Records excerpted from a collection:

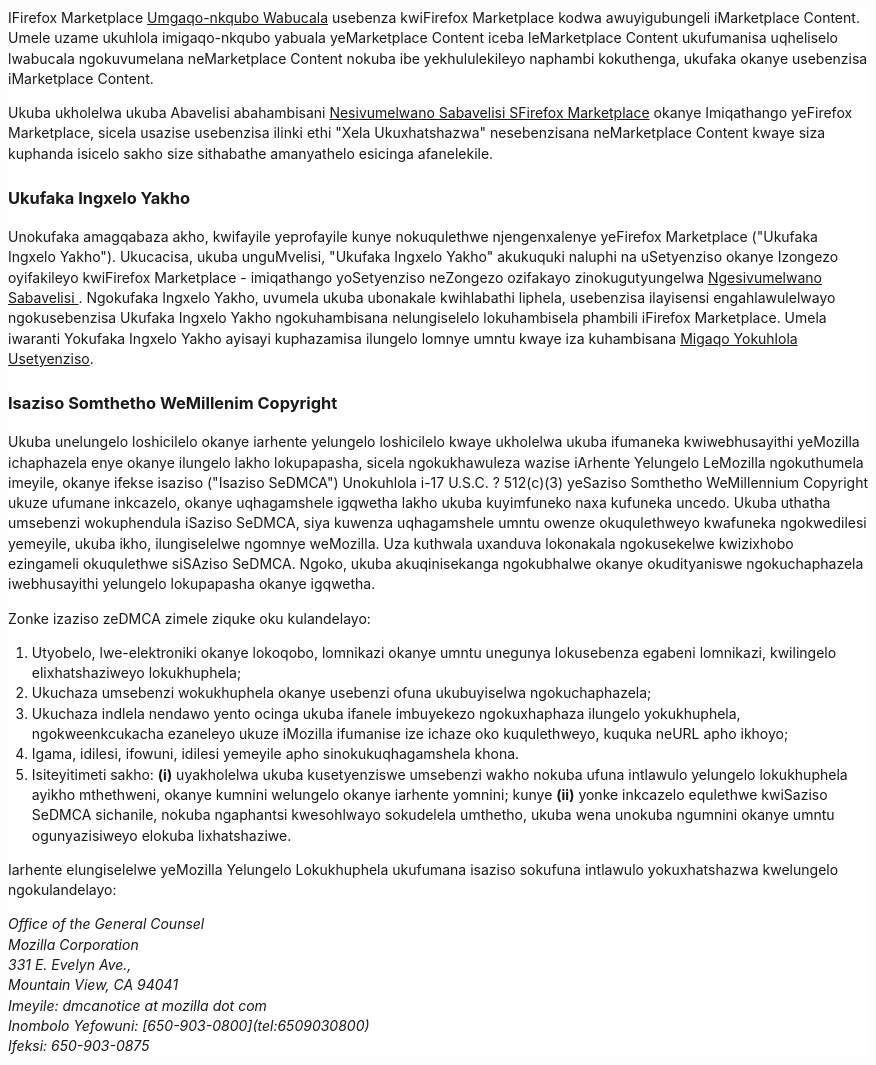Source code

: IFirefox Marketplace [Umgaqo-nkqubo Wabucala](/media/docs/privacy/en-US.html) usebenza kwiFirefox Marketplace kodwa awuyigubungeli iMarketplace Content. Umele uzame ukuhlola imigaqo-nkqubo yabuala yeMarketplace Content iceba leMarketplace Content ukufumanisa uqheliselo lwabucala ngokuvumelana neMarketplace Content nokuba ibe yekhululekileyo naphambi kokuthenga, ukufaka okanye usebenzisa iMarketplace Content.

Ukuba ukholelwa ukuba Abavelisi abahambisani [Nesivumelwano Sabavelisi SFirefox Marketplace](https://marketplace.firefox.com/developers/docs/policies/agreement) okanye Imiqathango yeFirefox Marketplace, sicela usazise usebenzisa ilinki ethi "Xela Ukuxhatshazwa" nesebenzisana neMarketplace Content kwaye siza kuphanda isicelo sakho size sithabathe amanyathelo esicinga afanelekile.


### Ukufaka Ingxelo Yakho

Unokufaka amagqabaza akho, kwifayile yeprofayile kunye nokuqulethwe njengenxalenye yeFirefox Marketplace ("Ukufaka Ingxelo Yakho"). Ukucacisa, ukuba unguMvelisi, "Ukufaka Ingxelo Yakho" akukuquki naluphi na uSetyenziso okanye Izongezo oyifakileyo kwiFirefox Marketplace - imiqathango yoSetyenziso neZongezo ozifakayo zinokugutyungelwa [Ngesivumelwano Sabavelisi ](https://marketplace.firefox.com/developers/docs/policies/agreement). Ngokufaka Ingxelo Yakho, uvumela ukuba ubonakale kwihlabathi liphela, usebenzisa ilayisensi engahlawulelwayo ngokusebenzisa Ukufaka Ingxelo Yakho ngokuhambisana nelungiselelo lokuhambisela phambili iFirefox Marketplace. Umela iwaranti Yokufaka Ingxelo Yakho ayisayi kuphazamisa ilungelo lomnye umntu kwaye iza kuhambisana [Migaqo Yokuhlola Usetyenziso](https://developer.mozilla.org/docs/Web/Apps/Publishing/Marketplace_review_criteria).


### Isaziso Somthetho WeMillenim Copyright

Ukuba unelungelo loshicilelo okanye iarhente yelungelo loshicilelo kwaye ukholelwa ukuba ifumaneka kwiwebhusayithi yeMozilla ichaphazela enye okanye ilungelo lakho lokupapasha, sicela ngokukhawuleza wazise iArhente Yelungelo LeMozilla ngokuthumela imeyile, okanye ifekse isaziso ("Isaziso SeDMCA") Unokuhlola i-17 U.S.C. ? 512(c)(3) yeSaziso Somthetho WeMillennium Copyright ukuze ufumane inkcazelo, okanye uqhagamshele igqwetha lakho ukuba kuyimfuneko naxa kufuneka uncedo. Ukuba uthatha umsebenzi wokuphendula iSaziso SeDMCA, siya kuwenza uqhagamshele umntu owenze okuqulethweyo kwafuneka ngokwedilesi yemeyile, ukuba ikho, ilungiselelwe ngomnye weMozilla. Uza kuthwala uxanduva lokonakala ngokusekelwe kwizixhobo ezingameli okuqulethwe siSAziso SeDMCA. Ngoko, ukuba akuqinisekanga ngokubhalwe okanye okudityaniswe ngokuchaphazela iwebhusayithi yelungelo lokupapasha okanye igqwetha.

Zonke izaziso zeDMCA zimele ziquke oku kulandelayo:

1. Utyobelo, lwe-elektroniki okanye lokoqobo, lomnikazi okanye umntu unegunya lokusebenza egabeni lomnikazi, kwilingelo elixhatshaziweyo lokukhuphela;
2. Ukuchaza umsebenzi wokukhuphela okanye usebenzi ofuna ukubuyiselwa ngokuchaphazela;
3. Ukuchaza indlela nendawo yento ocinga ukuba ifanele imbuyekezo ngokuxhaphaza ilungelo yokukhuphela, ngokweenkcukacha ezaneleyo ukuze iMozilla ifumanise ize ichaze oko kuqulethweyo, kuquka neURL apho ikhoyo;
4. Igama, idilesi, ifowuni, idilesi yemeyile apho sinokukuqhagamshela khona.
5. Isiteyitimeti sakho: **(i)** uyakholelwa ukuba kusetyenziswe umsebenzi wakho nokuba ufuna intlawulo yelungelo lokukhuphela ayikho mthethweni, okanye kumnini welungelo okanye iarhente yomnini; kunye **(ii)** yonke inkcazelo equlethwe kwiSaziso SeDMCA sichanile, nokuba ngaphantsi kwesohlwayo sokudelela umthetho, ukuba wena unokuba ngumnini okanye umntu ogunyazisiweyo elokuba lixhatshaziwe.

Iarhente elungiselelwe yeMozilla Yelungelo Lokukhuphela ukufumana isaziso sokufuna intlawulo yokuxhatshazwa kwelungelo ngokulandelayo:

<address>
Office of the General Counsel<br>
Mozilla Corporation<br>
331 E. Evelyn Ave.,<br>
Mountain View, CA 94041<br>
Imeyile: dmcanotice at mozilla dot com<br>
Inombolo Yefowuni: [650-903-0800](tel:6509030800)<br>
Ifeksi: 650-903-0875
</address>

| Your goal |
Quote exactly and only the lines from the one holding "4. Igama, idilesi, ifowuni, idilesi" through the end of the data.

| Result of this exercise |
4. Igama, idilesi, ifowuni, idilesi yemeyile apho sinokukuqhagamshela khona.
5. Isiteyitimeti sakho: **(i)** uyakholelwa ukuba kusetyenziswe umsebenzi wakho nokuba ufuna intlawulo yelungelo lokukhuphela ayikho mthethweni, okanye kumnini welungelo okanye iarhente yomnini; kunye **(ii)** yonke inkcazelo equlethwe kwiSaziso SeDMCA sichanile, nokuba ngaphantsi kwesohlwayo sokudelela umthetho, ukuba wena unokuba ngumnini okanye umntu ogunyazisiweyo elokuba lixhatshaziwe.

Iarhente elungiselelwe yeMozilla Yelungelo Lokukhuphela ukufumana isaziso sokufuna intlawulo yokuxhatshazwa kwelungelo ngokulandelayo:

<address>
Office of the General Counsel<br>
Mozilla Corporation<br>
331 E. Evelyn Ave.,<br>
Mountain View, CA 94041<br>
Imeyile: dmcanotice at mozilla dot com<br>
Inombolo Yefowuni: [650-903-0800](tel:6509030800)<br>
Ifeksi: 650-903-0875
</address>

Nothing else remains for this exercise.